Trans-Gulf railway opening date of 2018 no longer realistic: UAE minister
The 2,100 kilometre passenger and cargo railway would run from Kuwait down the Gulf coast
A 2018 target to open a transnational rail network in the Arabian peninsula is unrealistic and the six Gulf countries will meet in Riyadh next month to discuss a more plausible launch date, the UAE’s infrastructure minister said on Wednesday.
The 2,100 kilometre passenger and cargo railway would run from Kuwait down the Gulf coast and through the United Arab Emirates to Oman, with lines connecting to Qatar, Bahrain and Saudi Arabia’s interior and Red Sea coast.
The project, costed at $30 billion in a 2011 report by consultants Frost and Sullivan, has suffered from technical and bureaucratic delays since its announcement last decade, with the completion date already shifted to 2018 from a year earlier, regional media reported in 2013.
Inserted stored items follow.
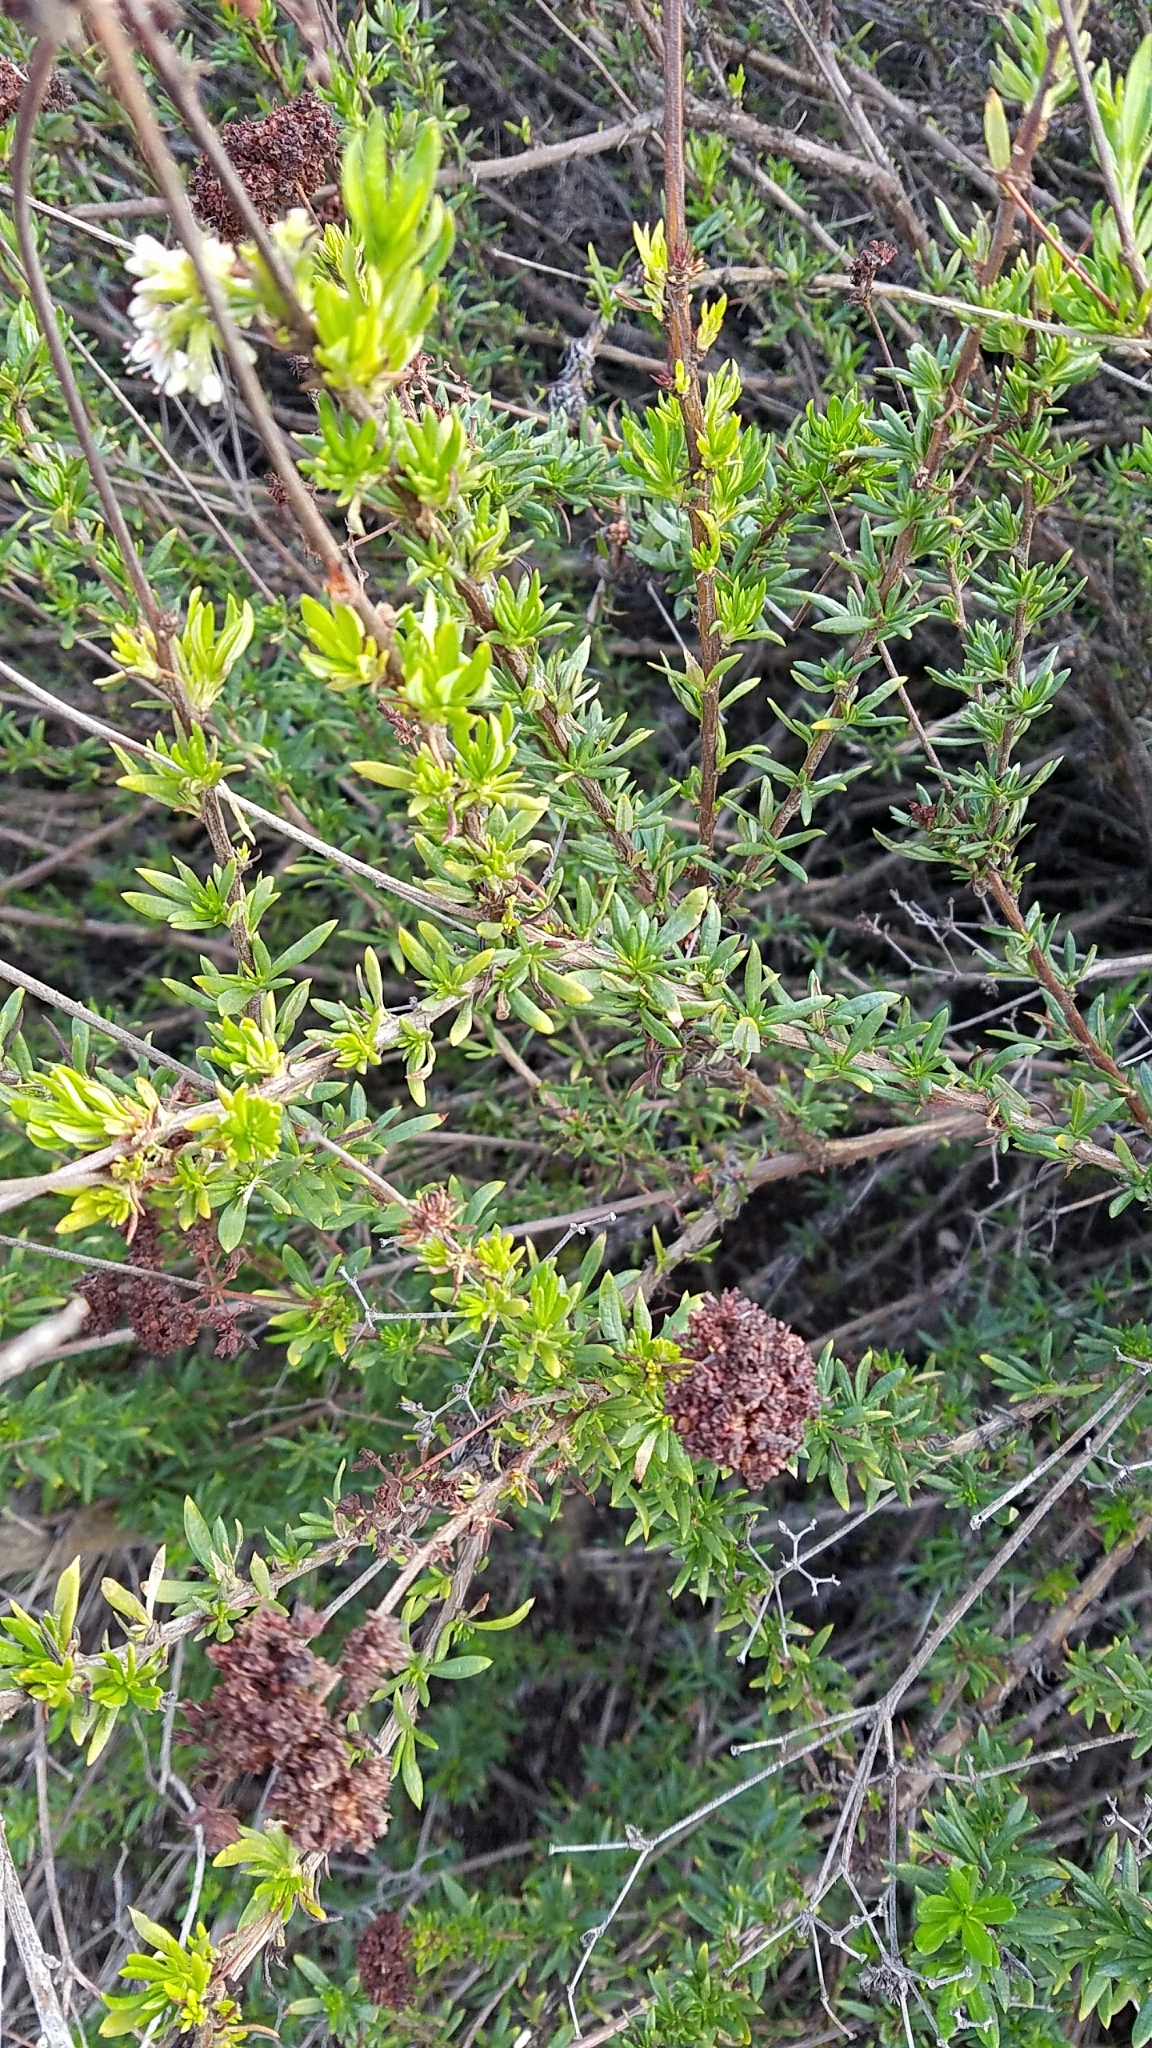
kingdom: Plantae
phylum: Tracheophyta
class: Magnoliopsida
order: Caryophyllales
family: Polygonaceae
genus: Eriogonum
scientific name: Eriogonum fasciculatum
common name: California wild buckwheat
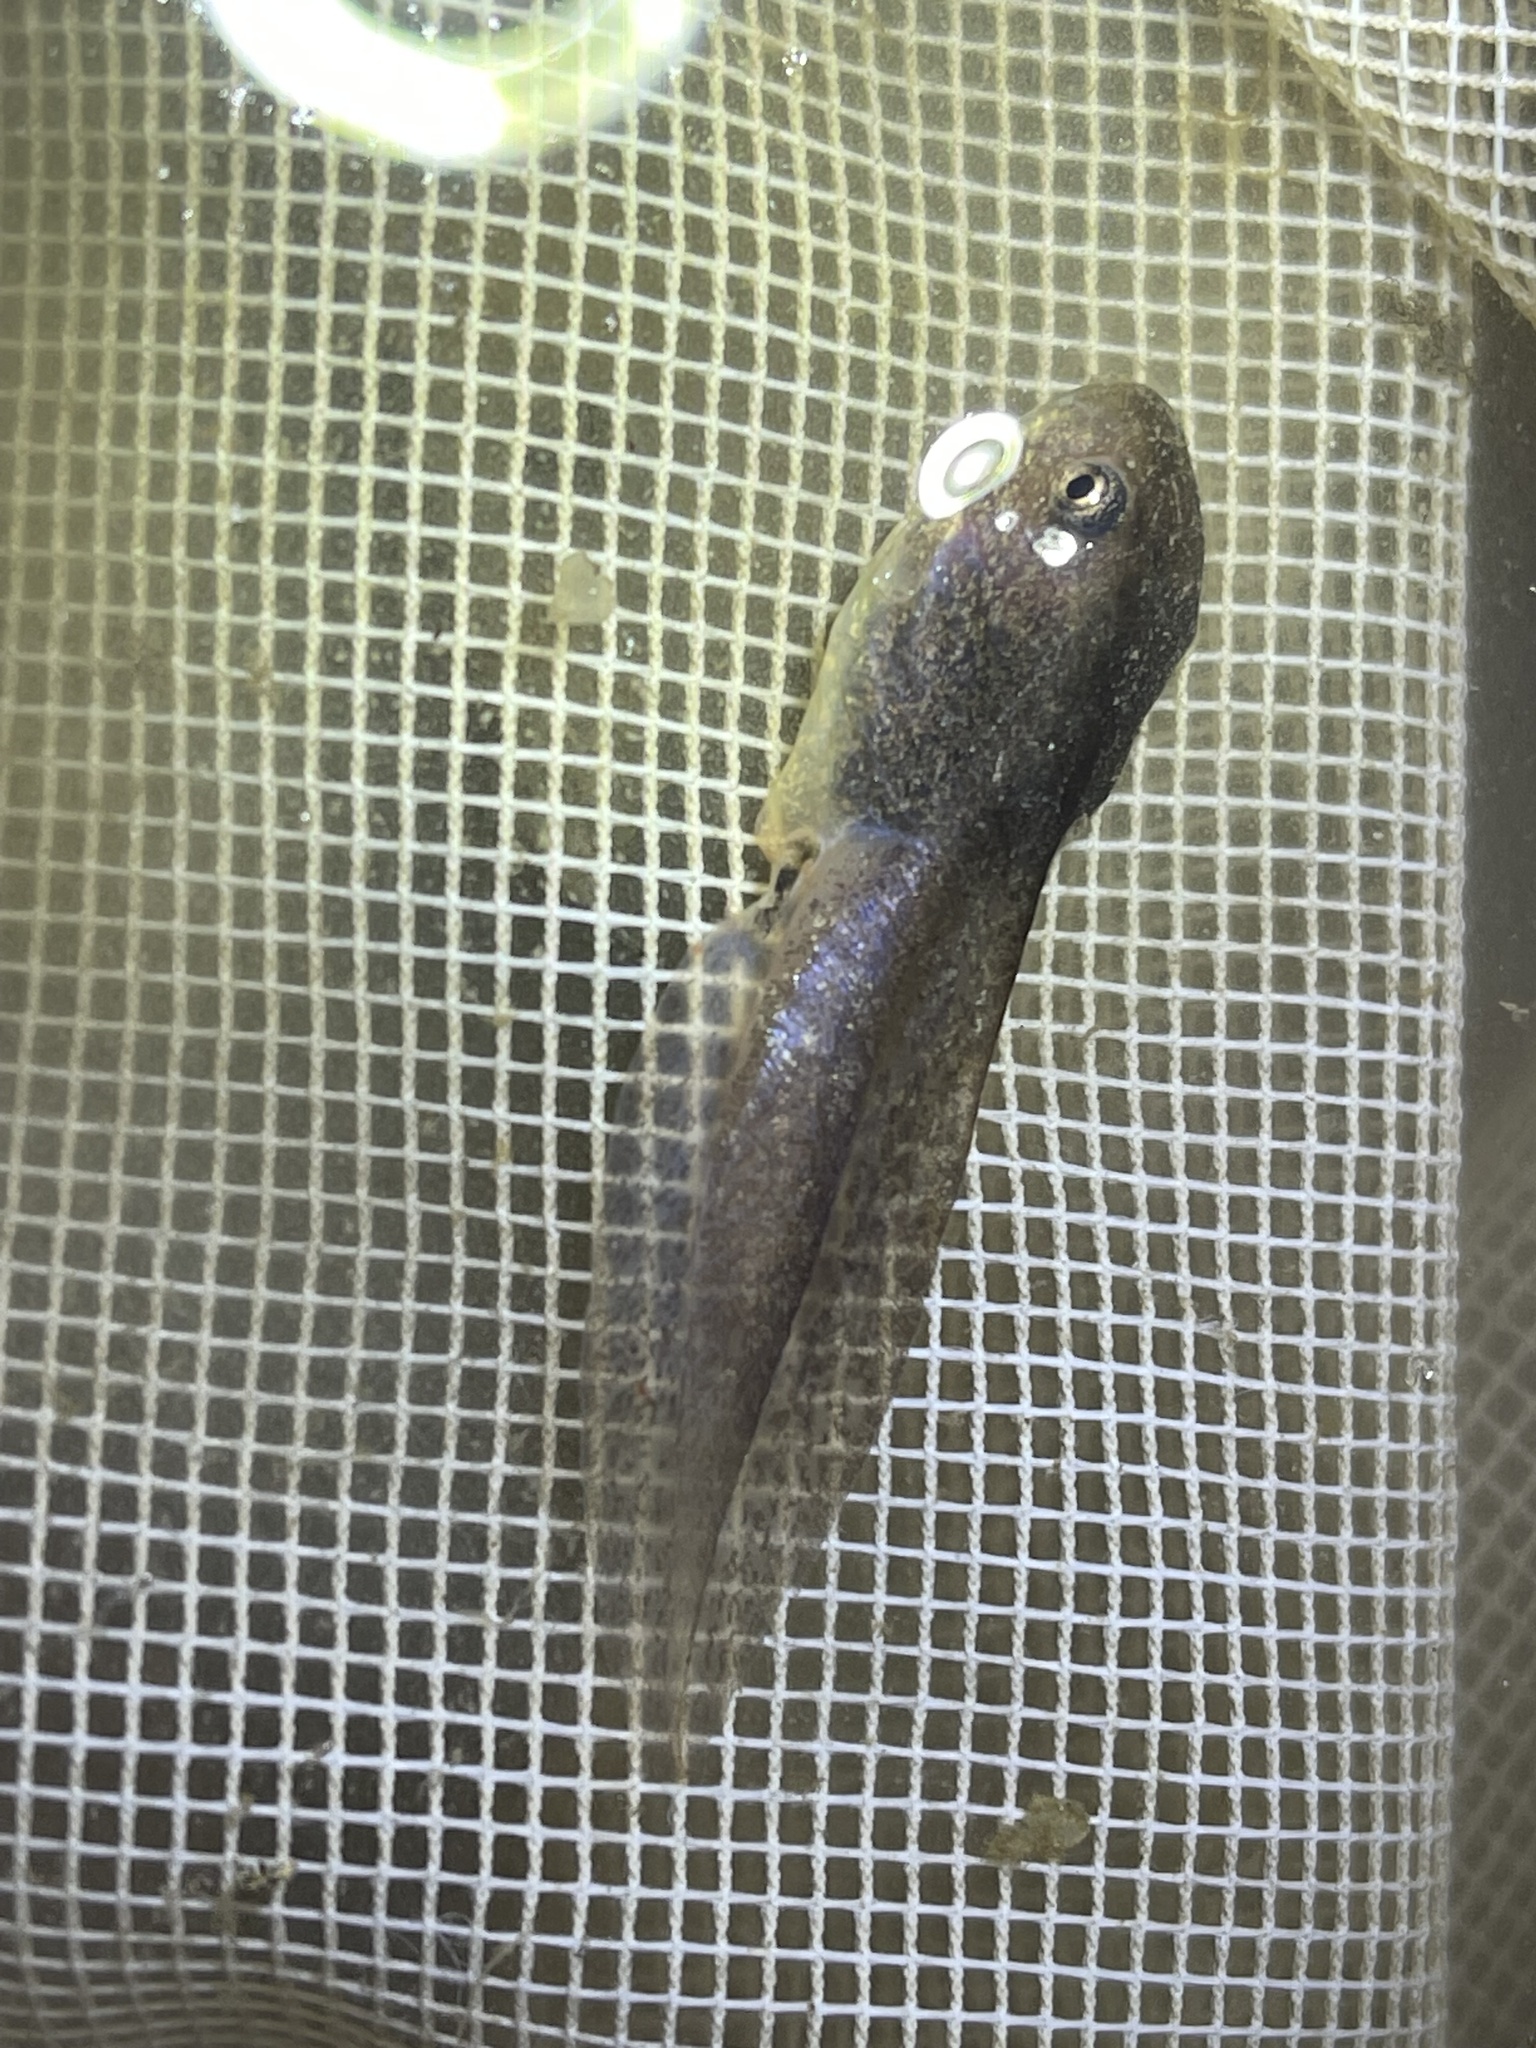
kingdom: Animalia
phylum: Chordata
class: Amphibia
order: Anura
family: Ranidae
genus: Lithobates
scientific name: Lithobates clamitans
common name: Green frog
Now even that later date appears unachievable.
“We know that 2018 is not realistic,” Abdulla al-Nuaimi, UAE minister of infrastructure development and chairman of the Federal Transport Authority, told a news conference in Dubai, saying he had met ministerial counterparts of the other Gulf countries in Doha in late 2015 to re-think the timetable.
“We’ve asked the ministers to come up with a realistic program,” said Nuaimi.
He said the plans had not been modified, but declined to comment when asked what would be a more realistic opening date or whether he had any doubts that a pan-Gulf train network would become reality.
Gulf transport ministers will meet next month in Riyadh for further discussions, said Nuaimi.
A sustained slump in oil prices has dragged the finances of governments in the region into deficit, prompting them to slow construction plans in some areas.
In January, state-backed Etihad Rail suspended a tender to build the 628 kilometer second phase of a rail network within the UAE.
This would have extended an existing 264 kilometer line transporting sulphur from Abu Dhabi’s interior to the coastal industrial city of Ruwais, as well as to the Saudi and Oman borders and other parts of the UAE including downtown Dubai and Abu Dhabi.
That prompted Oman’s transport minister to this month warn his country may change its railway plans to facilitate Oman’s seaborne exports, rather than using its trains to distribute imports via the Gulf network.